# Exercise:
Please give every line of the records below as a Markdown table with the columns Row and Line, leaving out blank lines.

Dataset records:
■ ■ ■ ■ ■ ■ ■
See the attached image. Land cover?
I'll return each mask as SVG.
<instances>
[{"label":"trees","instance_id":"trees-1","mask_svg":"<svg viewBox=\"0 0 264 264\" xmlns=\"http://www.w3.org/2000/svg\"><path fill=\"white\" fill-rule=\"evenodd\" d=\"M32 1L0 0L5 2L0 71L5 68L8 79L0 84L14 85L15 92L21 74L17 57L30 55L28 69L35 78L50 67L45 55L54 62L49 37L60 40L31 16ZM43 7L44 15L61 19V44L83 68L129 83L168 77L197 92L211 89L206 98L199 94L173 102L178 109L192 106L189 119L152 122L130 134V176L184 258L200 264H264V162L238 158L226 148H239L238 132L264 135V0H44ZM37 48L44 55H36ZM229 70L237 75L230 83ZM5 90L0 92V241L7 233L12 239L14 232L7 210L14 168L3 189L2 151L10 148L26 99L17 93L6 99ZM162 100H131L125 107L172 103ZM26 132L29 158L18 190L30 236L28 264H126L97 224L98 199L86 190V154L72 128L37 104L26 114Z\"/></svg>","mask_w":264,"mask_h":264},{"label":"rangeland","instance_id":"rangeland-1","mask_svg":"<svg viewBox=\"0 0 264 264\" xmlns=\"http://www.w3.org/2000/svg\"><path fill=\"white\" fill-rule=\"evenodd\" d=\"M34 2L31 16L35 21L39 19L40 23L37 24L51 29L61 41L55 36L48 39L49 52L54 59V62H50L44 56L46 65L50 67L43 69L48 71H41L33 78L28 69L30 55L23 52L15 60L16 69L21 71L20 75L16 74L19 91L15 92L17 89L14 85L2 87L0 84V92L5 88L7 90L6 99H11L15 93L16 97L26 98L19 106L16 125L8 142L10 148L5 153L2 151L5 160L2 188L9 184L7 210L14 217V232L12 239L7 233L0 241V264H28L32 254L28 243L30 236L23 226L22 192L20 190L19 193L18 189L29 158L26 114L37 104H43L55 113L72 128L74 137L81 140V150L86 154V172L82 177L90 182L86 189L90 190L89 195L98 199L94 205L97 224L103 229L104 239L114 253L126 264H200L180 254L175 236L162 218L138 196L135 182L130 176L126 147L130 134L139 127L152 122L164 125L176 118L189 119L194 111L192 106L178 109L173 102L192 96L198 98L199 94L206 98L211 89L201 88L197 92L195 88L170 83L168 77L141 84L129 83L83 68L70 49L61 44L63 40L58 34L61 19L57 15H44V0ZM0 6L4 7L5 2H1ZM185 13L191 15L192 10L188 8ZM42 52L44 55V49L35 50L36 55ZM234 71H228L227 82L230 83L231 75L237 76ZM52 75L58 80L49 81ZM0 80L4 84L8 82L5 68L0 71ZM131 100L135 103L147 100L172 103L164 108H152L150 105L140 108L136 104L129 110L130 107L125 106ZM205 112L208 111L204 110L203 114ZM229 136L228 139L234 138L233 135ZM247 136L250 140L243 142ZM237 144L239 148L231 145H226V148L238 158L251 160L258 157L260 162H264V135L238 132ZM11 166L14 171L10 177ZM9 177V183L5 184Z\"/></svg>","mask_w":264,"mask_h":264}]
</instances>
■ ■ ■ ■ ■ ■ ■
# Solution to this problem:
| Row | Line |
|---|---|
| 1 | See the attached image. Land cover? |
| 2 | I'll return each mask as SVG. |
| 3 | <instances> |
| 4 | [{"label":"trees","instance_id":"trees-1","mask_svg":"<svg viewBox=\"0 0 264 264\" xmlns=\"http://www.w3.org/2000/svg\"><path fill=\"white\" fill-rule=\"evenodd\" d=\"M32 1L0 0L5 2L0 71L5 68L8 79L0 84L14 85L15 92L21 74L17 57L30 55L28 69L35 78L50 67L45 55L54 62L49 37L60 40L31 16ZM43 7L44 15L61 19V44L83 68L129 83L168 77L197 92L211 89L206 98L199 94L173 102L178 109L192 106L189 119L152 122L130 134V176L184 258L200 264H264V162L238 158L226 148H239L238 132L264 135V0H44ZM37 48L44 55H36ZM229 70L237 75L230 83ZM5 90L0 92V241L7 233L12 239L14 232L7 210L14 168L3 189L2 151L10 148L26 99L17 93L6 99ZM162 100H131L125 107L172 103ZM26 132L29 158L18 190L30 236L28 264H126L97 224L98 199L86 190V154L72 128L37 104L26 114Z\"/></svg>","mask_w":264,"mask_h":264},{"label":"rangeland","instance_id":"rangeland-1","mask_svg":"<svg viewBox=\"0 0 264 264\" xmlns=\"http://www.w3.org/2000/svg\"><path fill=\"white\" fill-rule=\"evenodd\" d=\"M34 2L31 16L35 21L39 19L40 23L37 24L51 29L61 41L55 36L48 39L49 52L54 59V62H50L44 56L46 65L50 67L43 69L48 71H41L33 78L28 69L30 55L23 52L15 60L16 69L21 71L20 75L16 74L19 91L15 92L17 89L14 85L2 87L0 84V92L5 88L7 90L6 99H11L15 93L16 97L26 98L19 106L16 125L8 142L10 148L5 153L2 151L5 160L2 188L9 184L7 210L14 217V232L12 239L7 233L0 241V264H28L32 254L28 243L30 236L23 226L22 192L20 190L19 193L18 189L29 158L26 114L37 104H43L55 113L72 128L74 137L81 140V150L86 154V172L82 177L90 182L86 189L90 190L89 195L98 199L94 205L97 224L103 229L104 239L114 253L126 264H200L180 254L175 236L162 218L138 196L135 182L130 176L126 147L130 134L139 127L152 122L164 125L176 118L189 119L194 111L192 106L178 109L173 102L192 96L198 98L199 94L206 98L211 89L201 88L197 92L195 88L170 83L168 77L141 84L129 83L83 68L70 49L61 44L63 40L58 34L61 19L57 15H44V0ZM0 6L4 7L5 2H1ZM185 13L191 15L192 10L188 8ZM42 52L44 55V49L35 50L36 55ZM234 71H228L227 82L230 83L231 75L237 76ZM52 75L58 80L49 81ZM0 80L4 84L8 82L5 68L0 71ZM131 100L135 103L147 100L172 103L164 108H152L150 105L140 108L136 104L129 110L130 107L125 106ZM205 112L208 111L204 110L203 114ZM229 136L228 139L234 138L233 135ZM247 136L250 140L243 142ZM237 144L239 148L231 145H226V148L238 158L251 160L258 157L260 162H264V135L238 132ZM11 166L14 171L10 177ZM9 177V183L5 184Z\"/></svg>","mask_w":264,"mask_h":264}] |
| 5 | </instances> |